Les Afghans du Canal Saint-Martin ont un profil différent. Une partie d’entre eux est passée par l’Allemagne, la Suède ou l’Autriche où ils ont été déboutés de l’asile. Ils viennent tenter une seconde chance en France, surfant sur l’absence d’harmonisation européenne de l’asile.

  • Qu’arrivera-t-il après le passage par les gymnases ?

Les demandeurs d’asile qui seraient au nombre de 500 parmi les 2 000 migrants de la capitale vont être hébergés dans un Centre d’accueil et d’orientation (CAO) ou un Centre d’accueil et d’examen des situations (CAES). La loi oblige l’Etat à les héberger, même si ce dernier se dérobe à ce devoir depuis des mois.

Si l’Etat appliquait ses discours, il expulserait les déboutés de l’asile, et renverrait vers les autres pays européens ceux qui y ont laissé des empreintes enregistrées dans le fichier Eurodac (les « dublinés »). Les faits sont moins simples. Si 982 migrants ont bien été expulsés vers l’Italie en 2017 (869 vers l’Allemagne), Rome les accepte de moins en moins. Et comme cela a été signalé au préfet de police lors des réunions préparatoires à l’évacuation, par un des meilleurs connaisseurs des campements parisiens, « ceux qui sont effectivement renvoyés vers l’Italie sont de retour en quarante-huit ou soixante-douze heures sur les campements ».

Reste par ailleurs le problème des réfugiés. Faute de politique d’intégration, nombre d’entre eux dorment à la rue car ils n’ont pas accès à un logement. Selon plusieurs sources, rien n’est prévu pour eux dans le cadre de cette évacuation. Ils risquent donc d’être à nouveau présents au prochain démantèlement.

  • Tous les migrants monteront-ils dans les bus ?

C’est l’incertitude, notamment pour les déboutés et les « dublinés ». Certains peuvent avoir peur d’être renvoyés et préférer la rue à quelques jours dans un gymnase. Reste que le camp du Millénaire a plutôt eu tendance à grossir ces derniers jours, ce qui laisse penser que beaucoup d’exilés seraient partants pour un hébergement et un examen de leur situation.
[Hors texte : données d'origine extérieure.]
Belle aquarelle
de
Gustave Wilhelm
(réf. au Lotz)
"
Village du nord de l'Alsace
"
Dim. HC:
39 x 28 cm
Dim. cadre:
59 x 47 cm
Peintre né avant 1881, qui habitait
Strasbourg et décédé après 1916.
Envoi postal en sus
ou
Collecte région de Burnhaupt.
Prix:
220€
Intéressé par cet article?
Le gouvernement risque de communiquer sur ceux qui ne souhaitent pas être mis à l’abri pour accréditer les éléments de langage qu’il distille sur la volonté des migrants des campements parisiens de se soustraire à tout contrôle administratif.

  • Est-ce la dernière évacuation comme l’a promis le ministre de l’intérieur ?
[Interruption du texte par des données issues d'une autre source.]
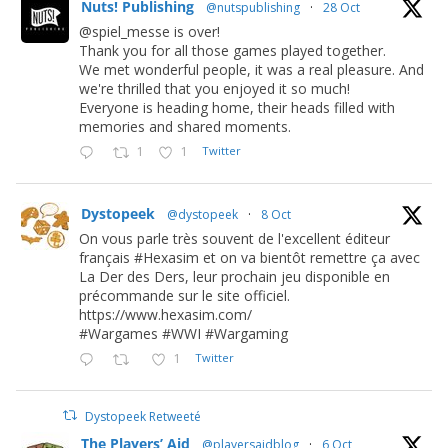
Nuts! Publishing
@nutspublishing
·
28 Oct
@spiel_messe is over!
Thank you for all those games played together.
We met wonderful people, it was a real pleasure. And
we're thrilled that you enjoyed it so much!
Everyone is heading home, their heads filled with
memories and shared moments.
1
1
Twitter
Dystopeek
@dystopeek
·
8 Oct
On vous parle très souvent de l'excellent éditeur
français #Hexasim et on va bientôt remettre ça avec
La Der des Ders, leur prochain jeu disponible en
précommande sur le site officiel.
https://www.hexasim.com/
#Wargames #WWI #Wargaming
1
Twitter
Dystopeek Retweeté
The Players’ Aid
@playersaidblog
·
6 Oct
Depuis plusieurs mois, le directeur de France Terre d’asile répète que « si l’on ne veut pas la création de nouveaux campements, il faut penser un dispositif de pré-accueil réparti en plusieurs points du pays ». De nombreuses autres voix proposent la même stratégie mais le ministère de l’intérieur s’y oppose, craignant « l’appel d’air ». La demande de Gérard Collomb à Anne Hidalgo d’installer des dispositifs empêchant les campements de se reformer dans la capitale n’empêchera pas les 50 arrivées quotidiennes en France.

Les déboutés de l’asile, qui ne sont pas tous renvoyables, eût égard à la situation de leur pays, rejoindront une nouvelle fois les campements, une fois les premières tentes posées… Les « dublinés », qui attendent entre six et dix-huit mois pour redéposer une demande d’asile en France, sont le cœur du problème à cause de leur nombre.
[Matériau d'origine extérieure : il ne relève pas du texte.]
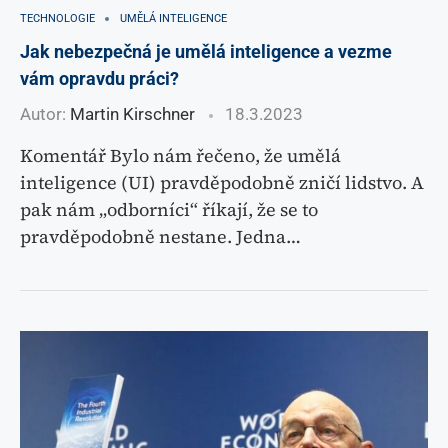
TECHNOLOGIE
UMĚLÁ INTELIGENCE
Jak nebezpečná je umělá inteligence a vezme
vám opravdu práci?
Autor:
Martin Kirschner
18.3.2023
Komentář Bylo nám řečeno, že umělá
inteligence (UI) pravděpodobně zničí lidstvo. A
pak nám „odborníci“ říkají, že se to
pravděpodobně nestane. Jedna…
  • Qui sont les « dublinés » ?

Ceux qui ont laissé leurs empreintes dans un autre pays d’Europe seraient 40 000 à attendre de redéposer une demande dans l’Hexagone. La France met beaucoup d’énergie à les renvoyer, mais sans succès. Certains ont juste été interceptés en traversant l’Italie, d’autres ont été déboutés d’une demande d’asile ailleurs en Europe et viennent chercher une seconde chance.

Tant qu’il n’existera pas d’harmonisation européenne des politiques d’asile, ce problème subsistera. La Commission européenne aurait dû arriver à un accord sur ce sujet en juin, mais compte tenu de la situation politique italienne, c’est quasi exclu.

  • Paris est-elle une mauvaise élève de l’accueil ?

Dans la polémique qui oppose la Place Beauvau et la Ville de Paris, le ministère de l’intérieur reproche souvent à la capitale de n’accueillir que 2 % des Centres d’accueil de demandeurs d’asile (CADA). Ce chiffre est vrai mais tronque la réalité. Si on prend le taux d’hébergement d’urgence, rétorque la mairie, on peut dire que Paris héberge 35 % des migrants d’Ile-de-France, première région en France pour l’accueil. En revanche, la capitale ne met pas beaucoup de logements HLM à disposition des réfugiés.